Today is the Independence Day for Malaysia and I spent the night at the Museum along with 120 school kids and the museum staff of the Museum Gallery Tuanku Fauziah, MGTF. It was a tiring event for this getting old body but a very lively one to be there at the same time, it brought back memories of having spent over twelve years hanging out with the staff doing my own thing in creativity. I was able to sit and had a good chat with agroup four Indian kids and a Chinese school teacher about Art and mostly about how to face life as a journey of self discovery. Although just bare fifteen years of age except for the Chinese teacher, they were very attentive and I was able to make the connection with them. These are the future generation of Malaysians who will make or break the country further just as the present generation is doing and as such I feel it important to share as much as I can of what i have experienced in my life.

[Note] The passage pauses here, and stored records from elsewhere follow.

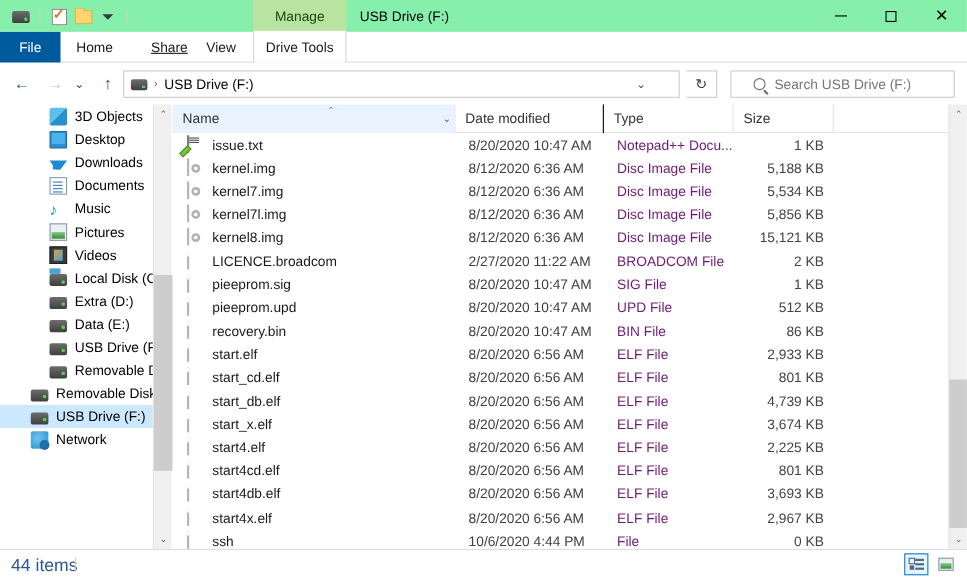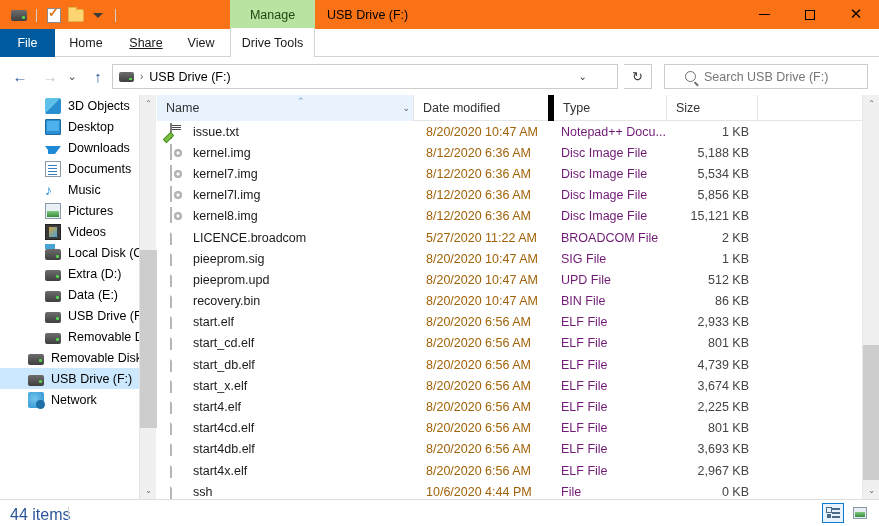--- a/index.html
+++ b/index.html
@@ -10,21 +10,21 @@
     font-family: "Liberation Sans", sans-serif;
     font-size: 12px;
     color: #000;
     background: #fff;
   }
   #app { position: relative; width: 879px; height: 526px; background: #fff; }
 
   
   .titlebar {
     position: absolute; left: 0; top: 0; width: 879px; height: 29px;
-    background: #f97316;
+    background: #86efac;
     padding-left: 36px;
   }
   .qat { position: absolute; left: 8px; top: 4px; display: flex; align-items: center; height: 22px; }
   .qat .sep { width: 1px; height: 13px; background: #cfcfcf; margin: 0 6px; }
   .ic-drive { width: 16px; height: 11px; background: linear-gradient(#6d6d6d,#3f3f3f); border-radius: 2px; position: relative; }
   .ic-drive::after { content:""; position:absolute; right:2px; bottom:2px; width:3px; height:3px; background:#54d24a; border-radius:1px; }
   .ic-props { width: 14px; height: 15px; background: #fdfdfd; border: 1px solid #8a8a8a; position: relative; }
   .ic-props::before { content:"✓"; position:absolute; left:0px; top:-4px; font-size:13px; color:#e07b1f; font-weight:bold; }
   .ic-newfolder { width: 16px; height: 13px; background: #ffd571; border: 1px solid #e0b44a; border-radius: 1px 2px 2px 1px; position: relative; }
   .ic-newfolder::before { content:""; position:absolute; left:-1px; top:-3px; width:7px; height:3px; background:#ffd571; border:1px solid #e0b44a; border-bottom:none; border-radius:1px 1px 0 0;}
@@ -47,21 +47,21 @@
   .glyph-close { font-size:15px; line-height:15px; font-family:"DejaVu Sans", sans-serif; }
 
   
   .tabbar {
     position: absolute; left: 0; top: 29px; width: 879px; height: 28px;
     background: #fff; border-bottom: 1px solid #d4d4d4;
   }
   .tab { position:absolute; top:0; height:28px; display:flex; align-items:center; justify-content:center; font-size:12.5px; color:#1a1a1a; }
   .tab.file { left:0; width:55px; background:#005a9e; color:#fff; }
   .tab.home { left:55px; width:62px; }
-  .tab.share { left:117px; width:58px;text-decoration:underline; }
+  .tab.share { left:125px; width:58px;text-decoration:underline; }
   .tab.view  { left:175px; width:52px; }
   .tab.drivetools { left:230px; width:85px; background:#fff; border-left:1px solid #d4d4d4; border-right:1px solid #d4d4d4; height:29px; top:-1px; }
   .ribbon-right { position:absolute; right:4px; top:29px; height:28px; display:flex; align-items:center; gap:10px; }
   .chev-dn { color:#767676; font-size:11px; }
   .help-btn { width:17px; height:17px; border-radius:50%; background:#0a7cd3; color:#fff; font-size:12px; font-weight:bold; display:flex; align-items:center; justify-content:center; }
 
   
   .addrbar { position:absolute; left:0; top:57px; width:879px; height:38px; background:#fff; }
   .navbtn { position:absolute; top:8px; height:23px; display:flex; align-items:center; justify-content:center; font-size:15px; color:#2b579a; }
   .navbtn.back { left:8px; width:24px; }
@@ -121,29 +121,29 @@
   .sb-thumb { position:absolute; left:0; width:17px; background:#cdcdcd; }
 
   
   .listpane { position:absolute; left:157px; top:0; width:705px; height:404px; background:#fff; }
   .colhdr { position:absolute; left:0; top:0; width:705px; height:26px; background:#fff; border-bottom:1px solid #e5e5e5; }
   .col { position:absolute; top:0; height:26px; display:flex; align-items:center; font-size:12.5px; color:#333; padding-left:9px; }
   .col.name { left:0; width:256px; background:#e8f3fd; }
   .col.name .sortcaret { position:absolute; left:140px; top:1px; font-size:9px; color:#6b9fd0; }
   .col.name .hdrdrop { position:absolute; right:3px; top:0; height:26px; display:flex; align-items:center; font-size:9px; color:#5a5a5a; }
   .col.date { left:256px; width:135px; border-left:1px solid #e5e5e5;align-items:center; }
-  .col.type { left:391px; width:118px; border-left:6px solid #000000; }
+  .col.type { left:391px; width:118px; border-left:1px solid #000000; }
   .col.size { left:509px; width:91px; border-left:1px solid #e5e5e5; }
   .col.blank { left:600px; width:105px; border-left:1px solid #e5e5e5; }
 
   .rows { position:absolute; left:4px; top:26px; width:705px; height:378px; overflow:hidden; }
   .row { height:21.2px; position:relative; }
   .cell { position:absolute; top:0; height:21.2px; display:flex; align-items:center; font-size:12.5px; color:#1a1a1a; white-space:nowrap; }
   .c-name { left:0; width:256px; padding-left:9px; gap:8px; }
-  .c-date { left:256px; width:135px; padding-left:9px; color:#a16207; }
+  .c-date { left:256px; width:135px; padding-left:9px; color:#404040; }
   .c-type { left:391px; width:118px; padding-left:9px; color:#701a75; }
   .c-size { left:509px; width:91px; padding-right:12px; justify-content:flex-end; color:#444; }
 
   .fic { width:15px; height:16px; flex:0 0 15px; position:relative; }
   .fic-generic { background:#fff; border:1px solid #b6b6b6; width:13px; height:16px; position:relative; }
   .fic-generic::after { content:""; position:absolute; right:-1px; top:-1px; border-left:5px solid transparent; border-top:5px solid #fff; border-right:0; }
   .fic-disc { background:#fdfdfd; border:1px solid #b6b6b6; width:13px; height:16px; position:relative; }
   .fic-disc::after { content:""; position:absolute; left:2.5px; top:4px; width:8px; height:8px; border-radius:50%; background:radial-gradient(circle,#fff 25%,#bcbcbc 30%,#9e9e9e 100%); }
   .fic-notepad { background:#fff; border:1px solid #7a7a7a; width:13px; height:15px; position:relative; }
   .fic-notepad::before { content:""; position:absolute; left:1px; top:1px; width:9px; height:1px; background:#4a4a4a; box-shadow:0 2px 0 #4a4a4a,0 4px 0 #4a4a4a; }
@@ -383,21 +383,21 @@
             </div>
             <div class="cell c-date">8/12/2020 6:36 AM</div>
             <div class="cell c-type">Disc Image File</div>
             <div class="cell c-size">15,121 KB</div>
           </div>
           <div class="row">
             <div class="cell c-name">
               <span class="fic"><span class="fic-generic"></span></span>
               <span>LICENCE.broadcom</span>
             </div>
-            <div class="cell c-date">5/27/2020 11:22 AM</div>
+            <div class="cell c-date">2/27/2020 11:22 AM</div>
             <div class="cell c-type">BROADCOM File</div>
             <div class="cell c-size">2 KB</div>
           </div>
           <div class="row">
             <div class="cell c-name">
               <span class="fic"><span class="fic-generic"></span></span>
               <span>pieeprom.sig</span>
             </div>
             <div class="cell c-date">8/20/2020 10:47 AM</div>
             <div class="cell c-type">SIG File</div>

While in the middle of my chat with the group and old friend came by the Museum, he was the former Director of the Museum and a professor at the University, (USM). Hasnol is an enigma in my relationship with others as he can be overly self centered and likes to dominate over others like he is the man with all the answers. He came by also to meet with the wood carving artist whose solo exhibition was on in the gallery. I had qualms about writing about him here as I know he will not come out as the ideal friend to have by a long shot, but it has to made open as he played and still does an important role in my life as far as friendship goes. To me Hasnol is an opportunist who saw the light while he was running the Museum and gallery at USM and he took hold of this opportunity and paved his own way towards self serving and self aggrandizement at the expense of others regardless of who the are. He likes to take charge and run th show in any and every conversation that i was with him and he will blatantly try to shut me down from offering any view when in a group. Last evening proved to be exactly as i had expected, but i slammed him aside every time he tried to drown me and proceeded with a louder voice and intensity to let myself b heard while addressing the Artists present. To avoid going into too much details, suffice to say that to me Hasnol is another typical Malay intellectual who is a little more advanced in his ways because he has been able to adapt to the Western ways better than most. He is 'slick' as they say in the west; a smooth operator with a self serving streak, sad to say who uses others for his purposes. I like him for his intelligence and diligence when it comes to doing his work.
Again the details of our daily life as we expose ourselves to others and allow them to expose themselves to us, these are episodes and moments that one has to sit through in order to better look at ourselves, people we encounter with are our mirrors, they reflect who we are and with my friend perhaps I am looking at myself. Anyway on this Day of Independence I feel that after 61 years of living as an independent nation the country is still is the grips of colonialism, an economic one that is holding us in s bind despite having the potential to become a very rich and developed nation. Personally i feel i am still struggling with my own personal independence from my dual thinking mind, a mind that is so preconditioned from the beginning that it has belief in itself and struggling to sabotage its own integrity and confidence. My battle for freedom is within me ans it is an ongoing battle that will never end, or so it seems.